How we solved request logging at scale by moving from MariaDB to ClickHouse, Kafka, and Vector after our deprecated database engine couldn't keep up with billions of monthly requests.October 07, 2025
By TJ Miller

From Millions to Billions

How we solved request logging at scale by moving from MariaDB to ClickHouse, Kafka, and Vector after our deprecated database engine couldn't keep up with billions of monthly requests.

This article is based on a talk that I gave at PHP[tek] in 2025.

Scaling Request Logging from Millions to Billions with ClickHouse, Kafka, and Vector

Why Track All These Requests?

Geocodio offers a pay-as-you-go metered plan where users get 2,500 free geocoding lookups per day. This means we need to:

  • Track the 2,500 free tier requests
  • Continue tracking above that threshold for billing
  • Let users view their usage in real-time on their dashboard
  • Give admins the ability to query this data for support and debugging
  • Store request details so we can replay customer requests when debugging issues

This isn't just nice-to-have data. It's tied directly to our billing and customer support workflows.

The Original Architecture

Our initial setup was pretty straightforward:

We were using MariaDB with the TokuDB storage engine, which was specifically designed for high-performance insert operations with incredibly good compression—often 5 to 10 times better than InnoDB. When you're dealing with billions of records, storage efficiency matters.

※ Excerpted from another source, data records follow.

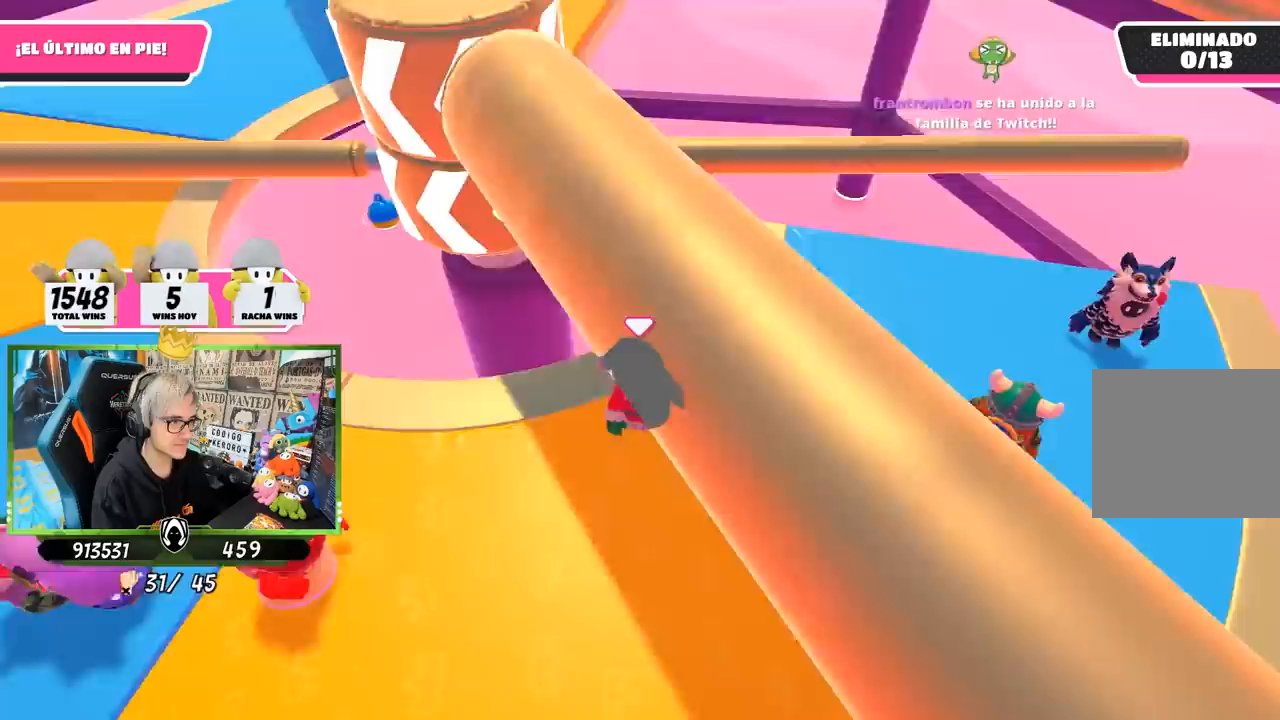
{"buttons": [], "left_stick": "up-left", "right_stick": "center", "events": [[150, "left_stick", "down"], [350, "right_stick", "center"], [467, "left_stick", "up-left"]]}
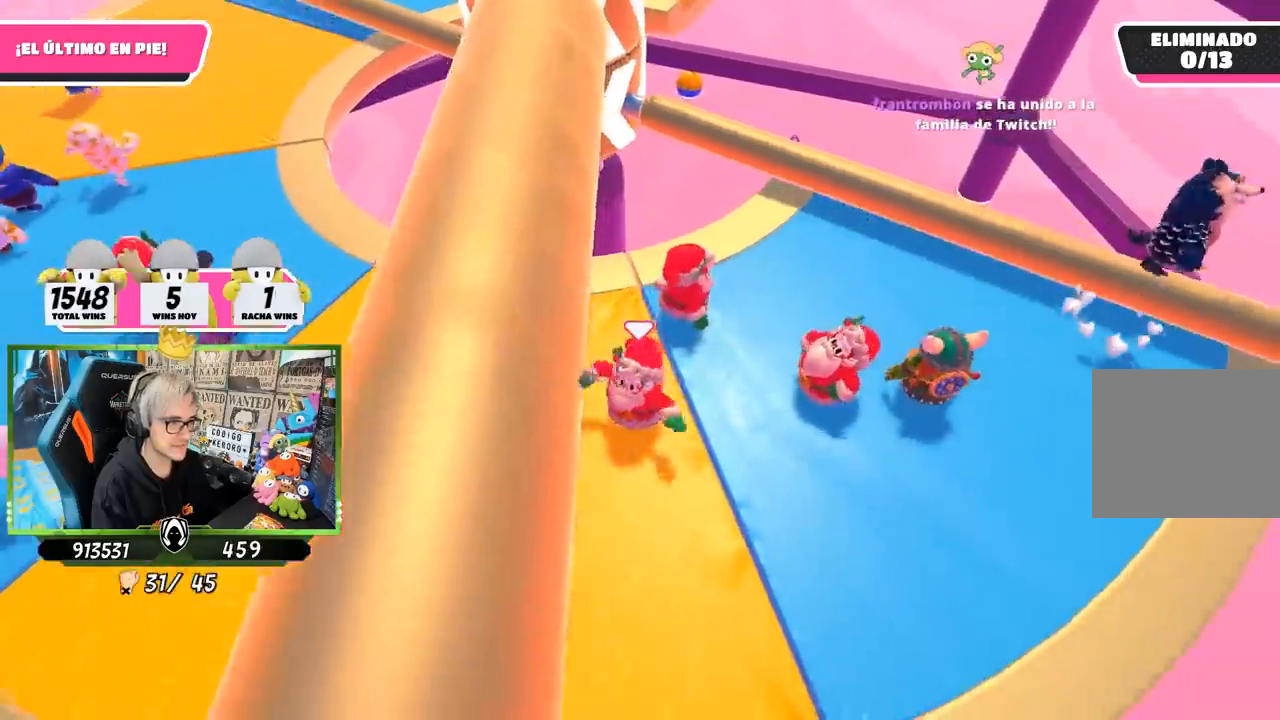
{"buttons": [], "left_stick": "up-right", "right_stick": "center", "events": [[483, "left_stick", "up-right"]]}
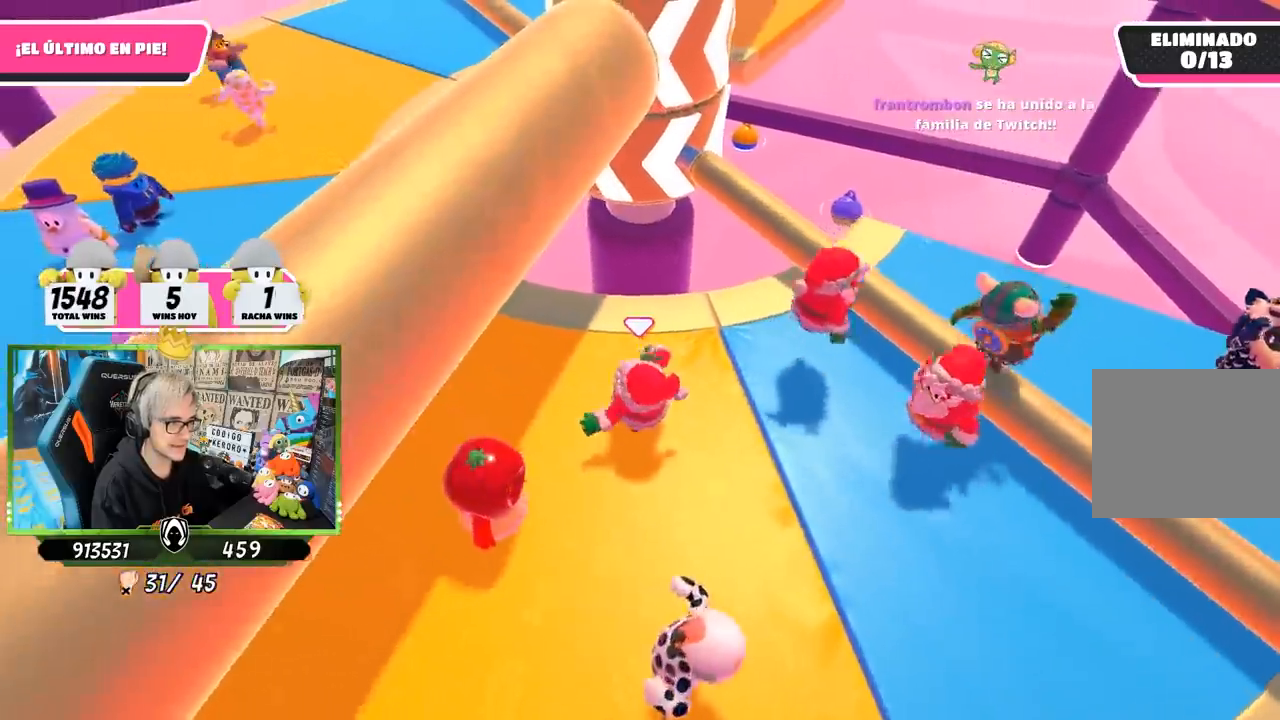
{"buttons": [], "left_stick": "down-left", "right_stick": "center", "events": [[50, "left_stick", "right"], [300, "CROSS", "down"], [367, "left_stick", "down-left"], [500, "CROSS", "up"]]}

Here's what our request tracking table looked like:

CREATE TABLE `requests_2020_05` ( `id` bigint(20) NOT NULL AUTO_INCREMENT, `user_id` int(11) NOT NULL, `access_id` int(11) NOT NULL, `query` text, `count` int(11) DEFAULT 1, `fields` varchar(255) DEFAULT NULL, `fields_count` int(11) DEFAULT 0, `accuracy_score` decimal(5,4) DEFAULT NULL, `accuracy_type` varchar(50) DEFAULT NULL, `http_status` int(11) DEFAULT 200, `response_time_ms` int(11) DEFAULT NULL, `queue_time_ms` int(11) DEFAULT NULL, `user_agent` text, `source_ip_address` varchar(45) DEFAULT NULL, `request_type` varchar(20) DEFAULT NULL, `hostname` varchar(100) DEFAULT NULL, `created_at` timestamp NOT NULL DEFAULT CURRENT_TIMESTAMP, `deleted` tinyint(1) DEFAULT 0, PRIMARY KEY (`id`), KEY `user_id` (`user_id`), KEY `access_id` (`access_id`), KEY `created_at` (`created_at`) ) ENGINE=TokuDB DEFAULT CHARSET=utf8mb4;

Notice that table name—requests_2020_05. We don't keep one massive table. Instead, we partition by year and month, making it easy to roll over month after month and drop old data. We also maintain an archive table where we roll up stats we need to carry forward.

How Request Tracking Works in Laravel

In our Laravel application, we register a singleton RequestTracker class in the IoC container:

public function register(): void { $this->app->singleton(RequestTracker::class); }

Using a singleton means we get the same instance of RequestTracker every time we resolve it, no matter where we are in our application. This lets us collect request data throughout the request lifecycle:

// Early in the request resolve(RequestTracker::class) ->setApiKey($request->get('api_key')) ->setQuery($request->all()) ->setCount($addressCount) ->setType('geocode') ->setFields($fields); // Later, after processing resolve(RequestTracker::class) ->setHttpStatus(200) ->setAccuracyScore($result->accuracy) ->fillFromRequest($request) ->track();

The magic happens in terminable middleware. After we've sent the response to the user, we persist the tracking data:

public function trackStoredParameters(): void { try { $requestsRepository = new RequestsRepository; $user = null; if (! empty($this->parametersToStore['user_id'])) { $user = User::find($this->parametersToStore['user_id']); } $requestsRepository->insert($user, $this->parametersToStore, false); } catch (PDOException $e) { info('Could not track request: '.$e->getMessage()); app('sentry')->captureException($e); } $this->parametersToStore = null; }

This approach gives us error handling (users still get their data if tracking fails) and performance benefits (we don't make users wait for us to log their request).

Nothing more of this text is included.